Resultó muy conmovedor ver otra vez a don Pablo tras la caja registradora; a Rosario, Macaria y Josefina –las meseras de siempre– con sus redes en la cabeza, sus delantales blancos, el lápiz tras la oreja y su buena disposición para servir americanos, capuchinos, expresos y los cortados que habían contribuido a la fama del establecimiento, inundado otra vez con los maravillosos solos de violín.
IV
Dadas las circunstancias en que se realizaba la reapertura del café, nadie concedió importancia al hecho de que, durante las semanas subsiguientes, algunas mesas permanecieran desocupadas. Todos imaginamos que, en cuanto se corriera la voz de la reapertura, la situación iba a normalizarse y otra vez veríamos junto a la puerta filas de personas esperando el momento de entrar al cafecito.
La realidad se impuso. Don Pablo, agobiado por la falta de ingresos durante la pandemia, las deudas contraídas, los gastos corrientes, el aumento en los precios del café y la competencia de los nuevos establecimientos, se vio en la necesidad de hacer lo que menos quería: cerrar definitivamente su negocio.
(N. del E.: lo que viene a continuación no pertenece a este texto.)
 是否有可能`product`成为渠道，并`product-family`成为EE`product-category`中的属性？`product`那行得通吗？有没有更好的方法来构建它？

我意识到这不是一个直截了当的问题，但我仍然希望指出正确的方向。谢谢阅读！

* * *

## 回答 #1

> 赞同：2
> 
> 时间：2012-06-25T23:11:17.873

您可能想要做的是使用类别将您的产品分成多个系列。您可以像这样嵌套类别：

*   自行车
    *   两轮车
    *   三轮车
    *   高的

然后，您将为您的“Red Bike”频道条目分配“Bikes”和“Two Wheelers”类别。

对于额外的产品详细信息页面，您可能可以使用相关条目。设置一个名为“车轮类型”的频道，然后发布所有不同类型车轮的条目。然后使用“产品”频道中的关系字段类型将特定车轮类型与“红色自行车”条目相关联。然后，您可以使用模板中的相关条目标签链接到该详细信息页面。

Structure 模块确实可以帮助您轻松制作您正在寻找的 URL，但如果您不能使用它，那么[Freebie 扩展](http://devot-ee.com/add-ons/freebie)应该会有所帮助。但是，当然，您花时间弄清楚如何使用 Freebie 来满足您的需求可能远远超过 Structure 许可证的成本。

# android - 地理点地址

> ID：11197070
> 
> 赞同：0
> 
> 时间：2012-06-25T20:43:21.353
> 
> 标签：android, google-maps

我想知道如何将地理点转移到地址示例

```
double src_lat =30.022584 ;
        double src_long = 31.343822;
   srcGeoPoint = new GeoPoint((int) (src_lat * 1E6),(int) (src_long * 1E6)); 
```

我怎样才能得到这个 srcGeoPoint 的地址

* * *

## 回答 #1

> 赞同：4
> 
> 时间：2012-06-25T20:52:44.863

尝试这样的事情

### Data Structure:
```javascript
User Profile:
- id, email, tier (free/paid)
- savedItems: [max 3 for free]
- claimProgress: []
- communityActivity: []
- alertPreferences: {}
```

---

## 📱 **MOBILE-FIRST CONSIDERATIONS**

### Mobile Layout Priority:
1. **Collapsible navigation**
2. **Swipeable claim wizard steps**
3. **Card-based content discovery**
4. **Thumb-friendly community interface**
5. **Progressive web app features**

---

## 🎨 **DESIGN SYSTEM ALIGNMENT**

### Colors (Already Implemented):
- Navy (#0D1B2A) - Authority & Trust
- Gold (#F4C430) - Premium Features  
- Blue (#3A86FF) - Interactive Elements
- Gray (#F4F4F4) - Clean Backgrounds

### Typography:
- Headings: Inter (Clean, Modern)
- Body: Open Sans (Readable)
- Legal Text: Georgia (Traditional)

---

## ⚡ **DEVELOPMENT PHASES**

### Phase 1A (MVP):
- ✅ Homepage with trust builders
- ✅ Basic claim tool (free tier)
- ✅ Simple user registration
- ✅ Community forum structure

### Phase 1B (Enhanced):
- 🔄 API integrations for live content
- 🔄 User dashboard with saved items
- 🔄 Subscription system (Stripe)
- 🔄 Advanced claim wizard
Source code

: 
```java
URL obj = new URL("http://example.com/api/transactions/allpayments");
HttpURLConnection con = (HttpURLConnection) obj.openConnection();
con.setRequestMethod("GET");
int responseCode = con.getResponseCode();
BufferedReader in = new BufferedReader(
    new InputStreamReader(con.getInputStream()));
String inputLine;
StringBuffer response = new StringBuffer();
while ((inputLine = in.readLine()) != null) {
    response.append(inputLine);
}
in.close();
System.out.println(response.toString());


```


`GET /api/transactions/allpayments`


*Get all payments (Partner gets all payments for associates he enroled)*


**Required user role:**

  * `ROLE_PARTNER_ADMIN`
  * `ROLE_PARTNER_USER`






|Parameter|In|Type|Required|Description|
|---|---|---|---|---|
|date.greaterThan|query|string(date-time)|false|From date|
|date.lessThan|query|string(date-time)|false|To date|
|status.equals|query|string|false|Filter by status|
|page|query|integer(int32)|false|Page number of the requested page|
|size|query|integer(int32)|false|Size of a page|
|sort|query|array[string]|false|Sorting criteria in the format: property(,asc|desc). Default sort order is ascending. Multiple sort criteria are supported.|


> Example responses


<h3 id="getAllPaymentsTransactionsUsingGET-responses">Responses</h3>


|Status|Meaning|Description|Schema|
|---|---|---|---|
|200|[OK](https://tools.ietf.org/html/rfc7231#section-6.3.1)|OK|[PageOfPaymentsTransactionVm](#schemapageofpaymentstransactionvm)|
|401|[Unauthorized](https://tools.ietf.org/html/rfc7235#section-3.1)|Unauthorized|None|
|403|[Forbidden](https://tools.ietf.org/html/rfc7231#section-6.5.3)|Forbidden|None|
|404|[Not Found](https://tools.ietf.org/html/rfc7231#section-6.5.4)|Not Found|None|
Otra vez las meseras se quedaron sin trabajo, los asiduos perdimos nuestro pequeño mundo, se ahondaron soledades y, donde antes se oían charlas y risas, hace meses que se instaló el silencio.
V
Con la desaparición de El Reintegro, la ciudad se quedó sin uno de sus pocos remansos, la esquina que el café había ocupado por más de cincuenta años perdió encanto y la calle donde ya no se escuchan los solos de violín se convirtió en un páramo que alimenta al gran desierto.
P.S.
Pese a la desaparición de El Reintegro, el rumbo se ha ido reanimando con la frecuente aparición de pequeños cafés sobrios e impersonales. Allí acuden, de la mañana a la noche, parroquianos que no despegan la mirada de su computadora o charlan en voz muy alta, con interlocutores invisibles, a través del celular.